VAIDS

Friday, May 19, 2017

Why striving for perfection needs to be messy

Sometimes our greatest strengths hold us back rather than propel us.  It’s something I’ve learned as I shift, like so many, towards a more digital way of working.


I pride myself on being someone who strives for perfection with the minimum of fuss, an impatient perfectionist.  Few appreciate the concept of perfection better than those of us in the pharmaceutical industry.  Every day our teams collaborate towards one overarching purpose –improving people’s lives with the most effective treatments possible.  As I’ve written before, we have to get it right.
We’re trained to be cautious and methodical, reasoned and certain, motivated by proof points and accustomed to long lead times.  We need to ensure that the data is certain, the i’s and t’s dotted and crossed before we progress.  However, operating within a digital environment is not always conducive to such a structured process.  Digital is disruptive, it thrives on risk and failure, it’s messy but liberatingly so.


And in my journey to become a digital leader, I’ve come to realise how important it is to embrace imperfection and uncertainty, to measure and use data with more spontaneity.  Instead of always being definite about what works, I now need to sometimes figure it out as I go along.
For instance, we are about to embark on a pioneering new scheme for our inhalers by fitting them with smart technology.  Even though we are confident in the need for such technology, its true potential is not yet clearly defined.  Like our MyAsthma app I’ve mentioned before, rather than designing the soluti
ons all internally, we will be learning them by getting out there to see what works with patients.
Unusually for our industry, we will make broadly available something whose effect has not been perfected in-house.  Instead, we’ll monitor the technology attached to an inhaler’s progress as ‘real’ people experience it in their ‘real’ lives, and each day of use will make its digital capabilities better and more responsive.  To ensure that happens, the mind set of my respiratory teams must be one of willing experimentation rather than satisfied perfection.
And, as a leader, I will need to explore the paradox of my perfectionist yet impatient instincts.  By seeing dead ends not as mistakes but as steps closer to success, I will have to embrace some chaos and imperfection.  And by being more agile and iterative, gradually testing approaches rather than insisting upon certainties, I will embrace unpredictability and my impatience too.
In the pharma industry, we tend to focus on what we define as a problem and its solution.  However, by reframing those problems with a wider perspective - utilising digital technology to challenge assumptions - we can learn with greater clarity about our patients’ lives and how we can better serve them.

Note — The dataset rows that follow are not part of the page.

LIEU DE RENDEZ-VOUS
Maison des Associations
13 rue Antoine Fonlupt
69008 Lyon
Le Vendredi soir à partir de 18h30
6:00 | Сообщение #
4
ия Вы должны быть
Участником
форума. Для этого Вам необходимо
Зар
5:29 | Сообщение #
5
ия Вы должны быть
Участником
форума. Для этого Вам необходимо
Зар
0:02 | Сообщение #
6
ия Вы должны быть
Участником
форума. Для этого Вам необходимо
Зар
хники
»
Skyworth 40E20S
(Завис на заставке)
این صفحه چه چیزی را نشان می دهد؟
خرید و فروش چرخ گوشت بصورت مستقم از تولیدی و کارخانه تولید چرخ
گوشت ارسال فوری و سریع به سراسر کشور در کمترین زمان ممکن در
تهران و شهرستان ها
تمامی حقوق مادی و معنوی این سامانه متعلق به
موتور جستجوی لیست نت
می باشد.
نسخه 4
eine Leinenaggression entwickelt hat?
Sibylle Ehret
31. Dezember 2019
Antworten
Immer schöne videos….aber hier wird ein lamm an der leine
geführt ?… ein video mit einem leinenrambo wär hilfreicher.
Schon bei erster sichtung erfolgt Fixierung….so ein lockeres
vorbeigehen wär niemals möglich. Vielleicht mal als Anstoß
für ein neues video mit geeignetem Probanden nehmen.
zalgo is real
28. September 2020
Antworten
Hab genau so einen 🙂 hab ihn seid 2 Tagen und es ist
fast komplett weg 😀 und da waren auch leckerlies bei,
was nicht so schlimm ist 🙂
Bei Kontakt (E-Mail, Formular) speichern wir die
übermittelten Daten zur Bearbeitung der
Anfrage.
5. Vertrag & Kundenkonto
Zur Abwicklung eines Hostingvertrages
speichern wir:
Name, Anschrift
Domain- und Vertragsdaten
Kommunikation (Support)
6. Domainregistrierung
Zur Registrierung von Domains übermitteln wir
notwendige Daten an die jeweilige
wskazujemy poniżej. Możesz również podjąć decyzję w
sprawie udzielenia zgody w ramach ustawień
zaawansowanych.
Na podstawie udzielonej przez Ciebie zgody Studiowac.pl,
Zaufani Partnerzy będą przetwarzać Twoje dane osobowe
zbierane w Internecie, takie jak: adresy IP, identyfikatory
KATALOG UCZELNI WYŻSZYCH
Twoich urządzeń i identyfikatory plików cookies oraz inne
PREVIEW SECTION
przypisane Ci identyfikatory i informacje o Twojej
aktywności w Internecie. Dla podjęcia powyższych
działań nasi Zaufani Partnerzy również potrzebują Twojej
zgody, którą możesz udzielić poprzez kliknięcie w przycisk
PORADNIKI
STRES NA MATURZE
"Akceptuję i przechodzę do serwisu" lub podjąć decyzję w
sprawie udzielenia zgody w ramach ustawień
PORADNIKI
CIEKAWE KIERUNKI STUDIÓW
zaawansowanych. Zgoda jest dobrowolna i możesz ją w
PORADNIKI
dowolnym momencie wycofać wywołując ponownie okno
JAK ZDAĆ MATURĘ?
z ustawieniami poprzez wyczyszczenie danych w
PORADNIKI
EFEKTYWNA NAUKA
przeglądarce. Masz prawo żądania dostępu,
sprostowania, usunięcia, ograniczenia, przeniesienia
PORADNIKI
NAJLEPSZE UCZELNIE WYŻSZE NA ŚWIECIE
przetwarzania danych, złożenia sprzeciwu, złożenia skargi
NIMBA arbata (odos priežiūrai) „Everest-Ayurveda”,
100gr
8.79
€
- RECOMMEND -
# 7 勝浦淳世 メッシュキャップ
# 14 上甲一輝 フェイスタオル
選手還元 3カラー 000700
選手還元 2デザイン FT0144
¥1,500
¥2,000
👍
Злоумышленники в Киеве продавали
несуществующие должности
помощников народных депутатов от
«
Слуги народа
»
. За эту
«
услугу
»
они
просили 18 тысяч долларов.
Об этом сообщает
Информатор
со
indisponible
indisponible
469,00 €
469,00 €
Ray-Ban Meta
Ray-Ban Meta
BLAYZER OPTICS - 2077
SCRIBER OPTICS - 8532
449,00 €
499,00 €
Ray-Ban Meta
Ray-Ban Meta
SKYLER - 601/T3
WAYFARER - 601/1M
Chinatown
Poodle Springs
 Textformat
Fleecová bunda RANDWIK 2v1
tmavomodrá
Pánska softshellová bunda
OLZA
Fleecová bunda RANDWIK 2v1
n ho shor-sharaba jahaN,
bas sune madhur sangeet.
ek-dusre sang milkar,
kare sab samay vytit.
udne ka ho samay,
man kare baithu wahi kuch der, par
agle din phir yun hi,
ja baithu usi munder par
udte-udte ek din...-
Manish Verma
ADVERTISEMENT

With this more creative way of working - in which there might initially be minimal viability in products, and solutions are more complex to attain - everyone is pushed out of their comfort zones.  To become a digital leader, it’s imperative that I empower individuals to express themselves.  Allow them to feel uncomfortable, encourage them to iterate and pivot, loosen the shackles to inspire more courageous entrepreneurial attitudes rather than constraining them with perfectionist aspirations.
Digital compels me and my teams to be in a perpetual state of never quite dotting all the i’s and crossing all the t’s.  We need to be open to new ideas and willing to fail - or at least not fearing it.
The real world is messy and most scientists don't like mess.  Experiments are conducted in a controlled manner where all the parts are in place and the variables measured.  In the digital world, we can't control everything and nor should we seek to, something I appreciate from my background in behavioural science.

The more we embrace the innovative ways digital tools are able to address problems, the more intuitive we become as leaders, scientists and businesspeople.  By using technology to forge closer connections with our patients and customers, we’ll gain deeper and more meaningful insights into their problems and behaviours.
That doesn’t mean we should stop striving for perfection, we just need to achieve it in a different way.